Filters
Using a model's filter()
function you can query to the database with certain conditions. For example, to retrieve all courses with more than ten enrolled students you can write:
>>> courses = Course.objects.filter(enrolled_students__gt=10)
The syntax is as follows: the names of the fields by which you want to filter are passed as arguments (in this case, only enrolled_students
) followed by a double underscore and some specific filter (gt
, which means "greater than".) Conversely, to retrieve courses with less than ten students use:
>>> courses = Course.objects.filter(enrolled_students__lt=10)
The gte
and lte
filters are also available, that is, "greater than or equal" and "less than or equal."
If you want to get courses that have exactly ten students, just write:
>>> courses = Course.objects.filter(enrolled_students=10)

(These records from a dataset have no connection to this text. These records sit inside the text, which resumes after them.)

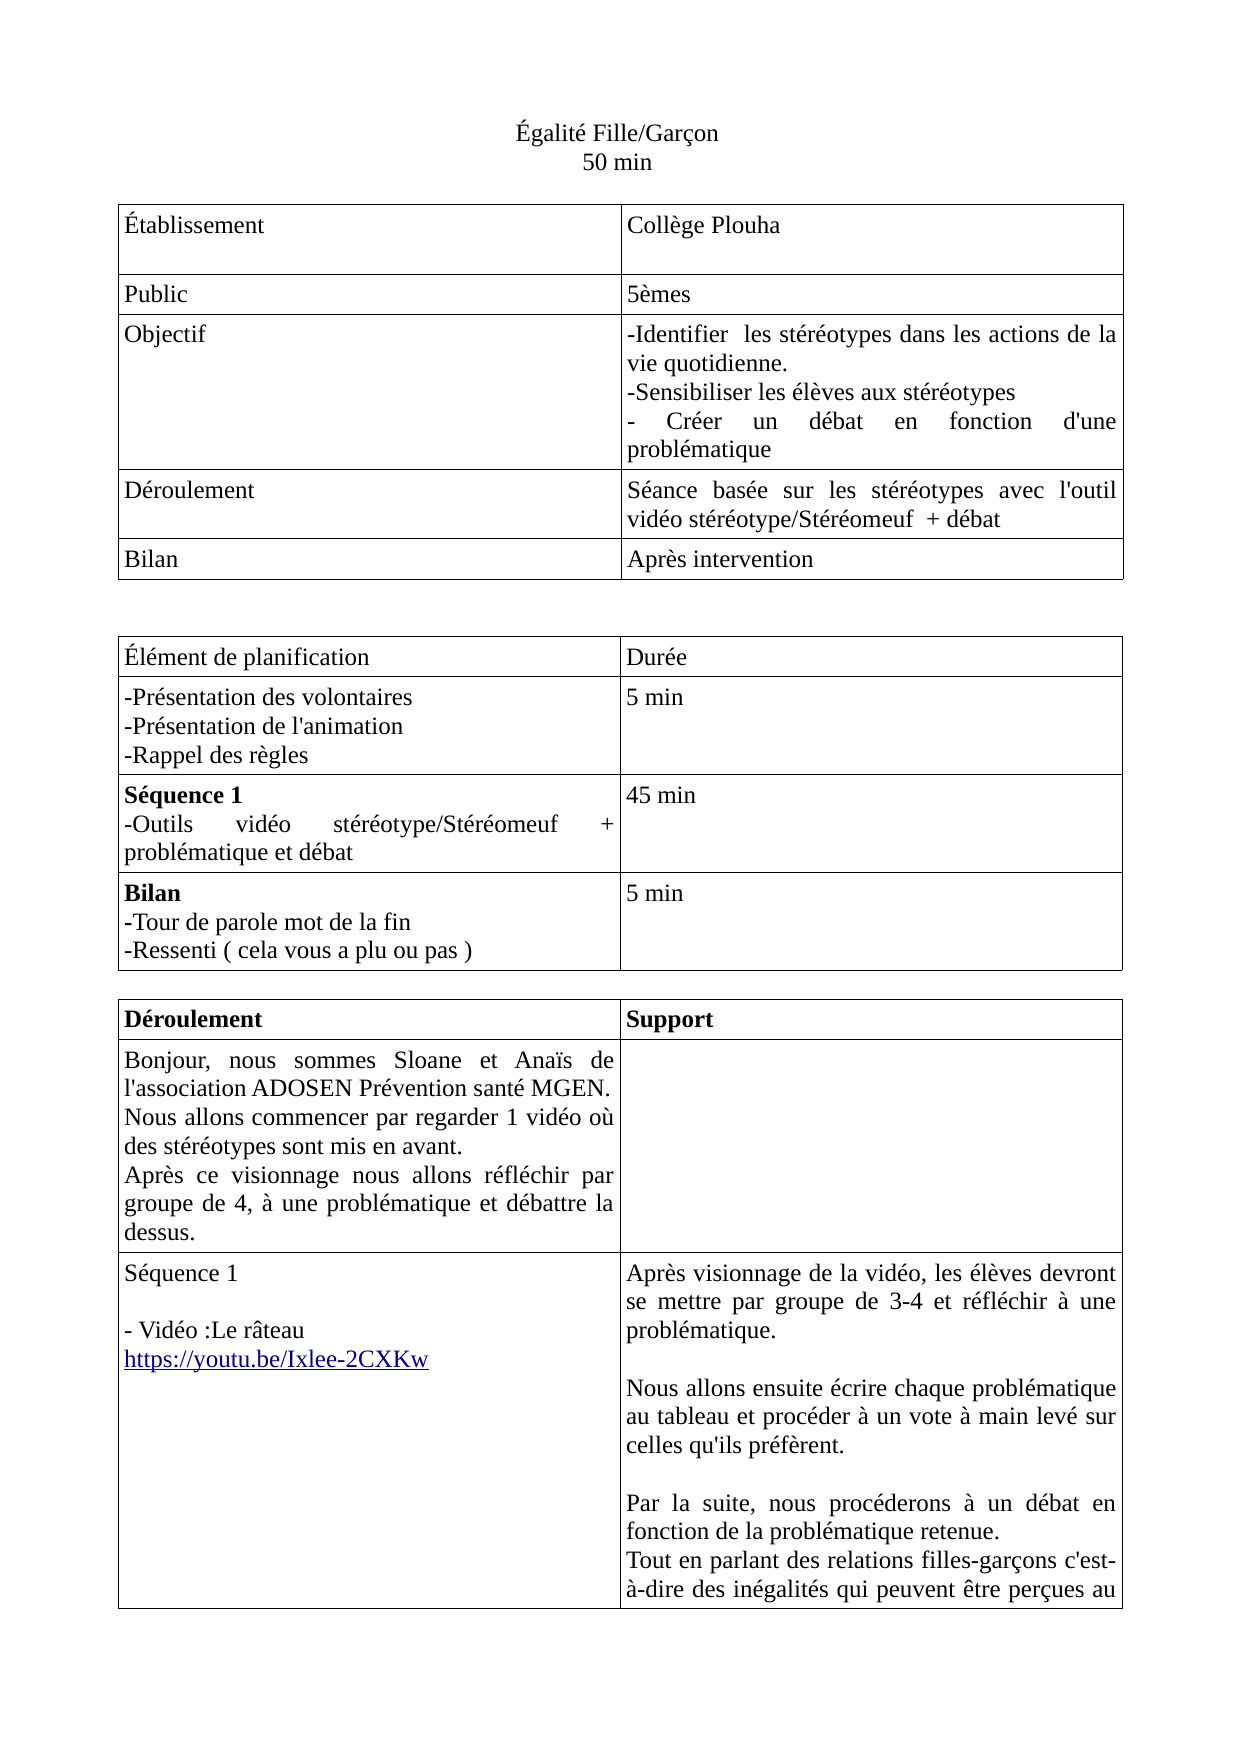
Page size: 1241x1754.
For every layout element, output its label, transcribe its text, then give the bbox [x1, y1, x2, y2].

table_cell [621, 1040, 1122, 1252]
table_header Support [621, 1000, 1122, 1039]
text 50 min [118, 147, 1122, 176]
table_cell Bonjour, nous sommes Sloane et Anaïs de l'association ADOSEN Prévention santé MGEN. Nous allons commencer par regarder 1 vidéo où des stéréotypes sont mis en avant. Après ce visionnage nous allons réfléchir par groupe de 4, à une problématique et débattre la dessus. [119, 1040, 620, 1252]
table_cell 5 min [621, 873, 1122, 970]
table_header Élément de planification [119, 637, 620, 676]
table_cell 5 min [621, 677, 1122, 774]
table_cell Bilan -Tour de parole mot de la fin -Ressenti ( cela vous a plu ou pas ) [119, 873, 620, 970]
text Égalité Fille/Garçon [118, 118, 1122, 147]
table_cell Après visionnage de la vidéo, les élèves devront se mettre par groupe de 3-4 et réfléchir à une problématique. Nous allons ensuite écrire chaque problématique au tableau et procéder à un vote à main levé sur celles qu'ils préfèrent. Par la suite, nous procéderons à un débat en fonction de la problématique retenue. Tout en parlant des relations filles-garçons c'est-à-dire des inégalités qui peuvent être perçues au [621, 1253, 1122, 1608]
table_header Collège Plouha [622, 205, 1123, 273]
table_cell Séquence 1 - Vidéo :Le râteau https://youtu.be/Ixlee-2CXKw [119, 1253, 620, 1608]
table_cell Séquence 1 -Outils vidéo stéréotype/Stéréomeuf + problématique et débat [119, 775, 620, 872]
table_cell Séance basée sur les stéréotypes avec l'outil vidéo stéréotype/Stéréomeuf + débat [622, 470, 1123, 538]
table_cell Bilan [119, 539, 621, 578]
table_cell Objectif [119, 315, 621, 469]
table_header Durée [621, 637, 1122, 676]
table_cell Après intervention [622, 539, 1123, 578]
table_cell 45 min [621, 775, 1122, 872]
table_cell Déroulement [119, 470, 621, 538]
table_cell -Identifier les stéréotypes dans les actions de la vie quotidienne. -Sensibiliser les élèves aux stéréotypes - Créer un débat en fonction d'une problématique [622, 315, 1123, 469]
table_header Déroulement [119, 1000, 620, 1039]
table_cell -Présentation des volontaires -Présentation de l'animation -Rappel des règles [119, 677, 620, 774]
table_cell 5èmes [622, 275, 1123, 314]
table_header Établissement [119, 205, 621, 273]
table_cell Public [119, 275, 621, 314]
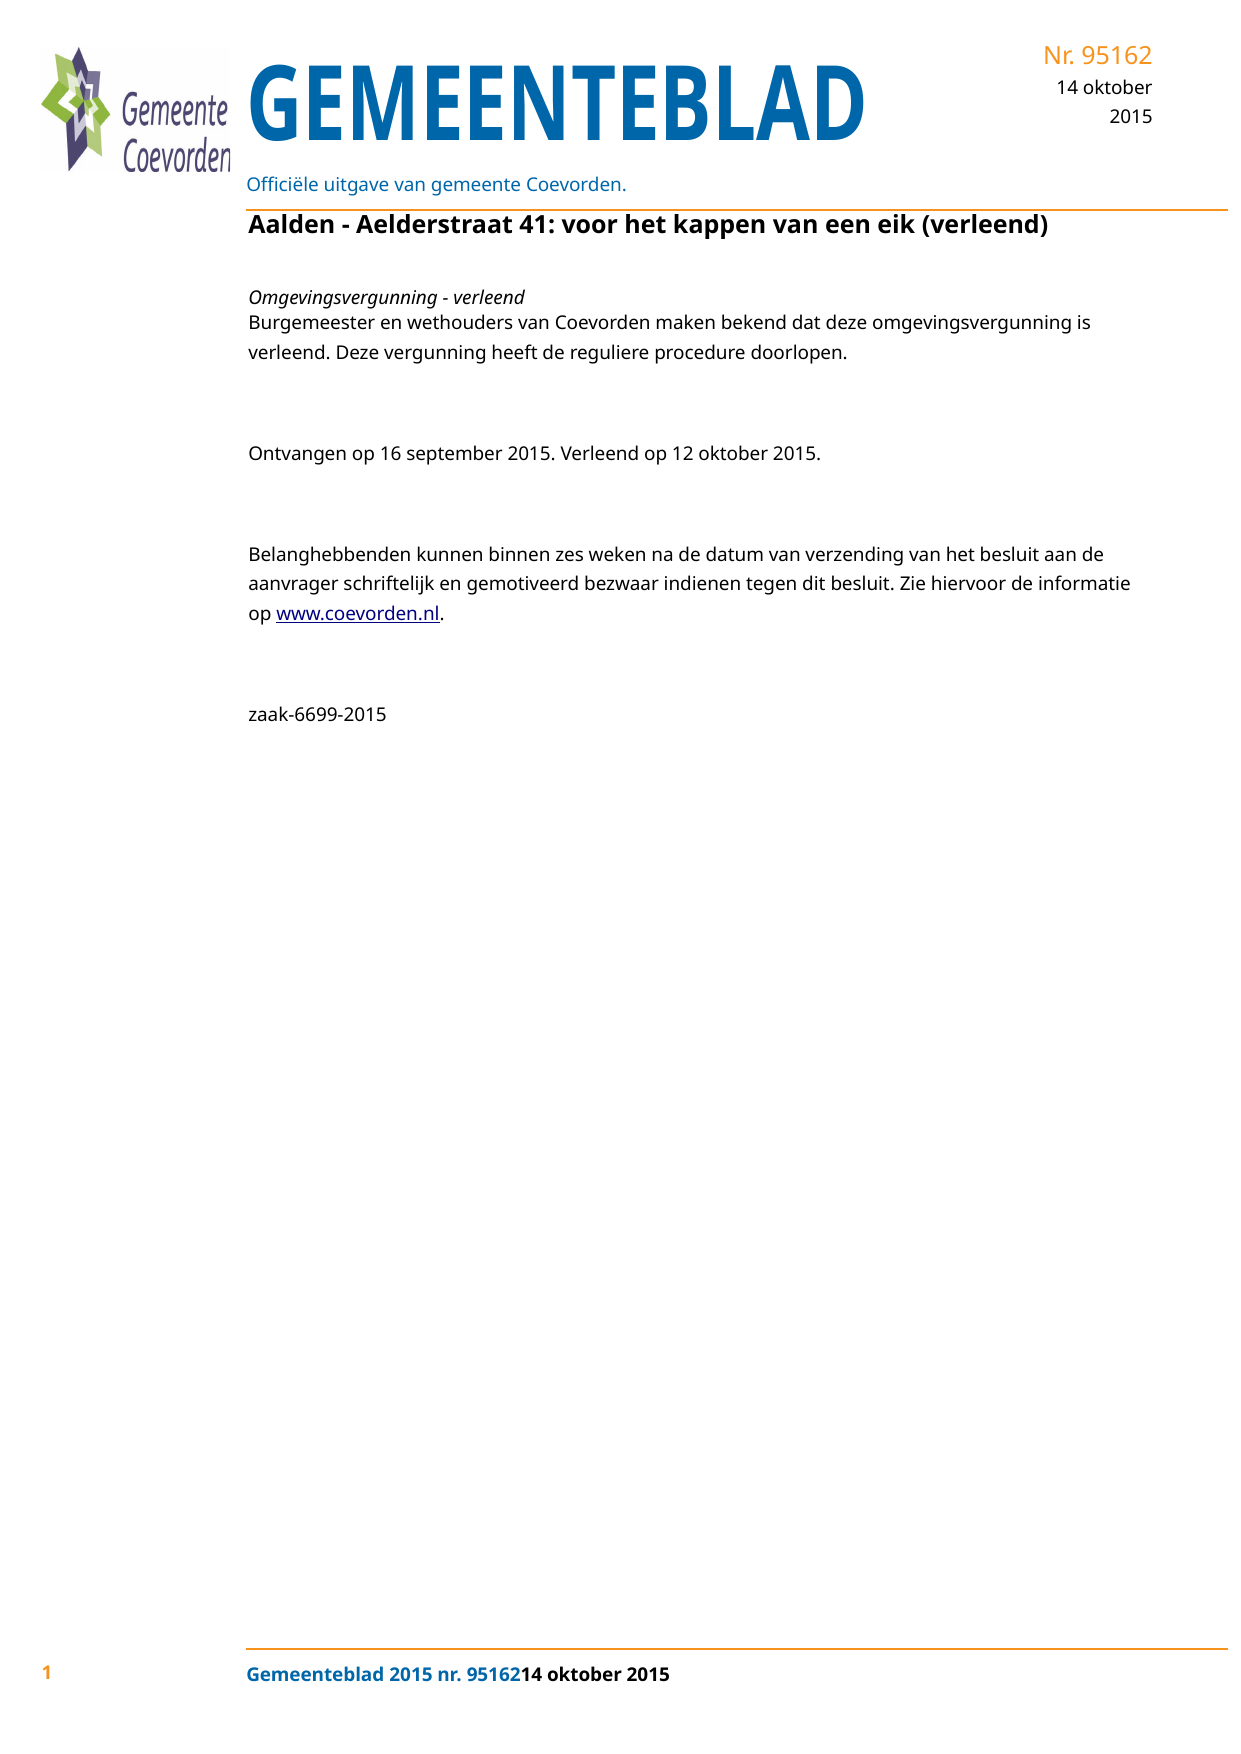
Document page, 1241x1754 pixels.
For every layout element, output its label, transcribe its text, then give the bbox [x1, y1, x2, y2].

picture [41, 47, 231, 172]
text Omgevingsvergunning - verleend [248, 284, 1152, 309]
text Aalden - Aelderstraat 41: voor het kappen van een eik (verleend) [248, 211, 1152, 241]
text Ontvangen op 16 september 2015. Verleend op 12 oktober 2015. [248, 440, 1152, 466]
text Burgemeester en wethouders van Coevorden maken bekend dat deze omgevingsvergunning is verleend. Deze vergunning heeft de reguliere procedure doorlopen. [248, 309, 1152, 365]
text Belanghebbenden kunnen binnen zes weken na de datum van verzending van het besluit aan de aanvrager schriftelijk en gemotiveerd bezwaar indienen tegen dit besluit. Zie hiervoor de informatie op www.coevorden.nl. [248, 541, 1152, 626]
text zaak-6699-2015 [248, 701, 1152, 727]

The greater/less than filters work, of course, with numeric fields. For text fields like CharField
Django provides the following filters:
contains
/icontains
startswith
/istartswith
endswith
/iendswith
contains
is equivalent to Python's in
operator. For example, this code fetches all courses whose names contain an "x":
>>> courses = Course.objects.filter(name__contains="x")
startswith
and endswith
are equivalent to the Python string methods of the same name. For example, this is how you get courses that begin with "P":
>>> courses = Course.objects.filter(name__startswith="P")
Variants of these filters that begin with an "i" perform the comparison in a case-insensitive manner.
Finally, you can combine several filters:
>>> courses = Course.objects.filter(name__startswith="P", enrolled_students__gt=10)
This fetches courses starting with "P" and having 10 enrolled students.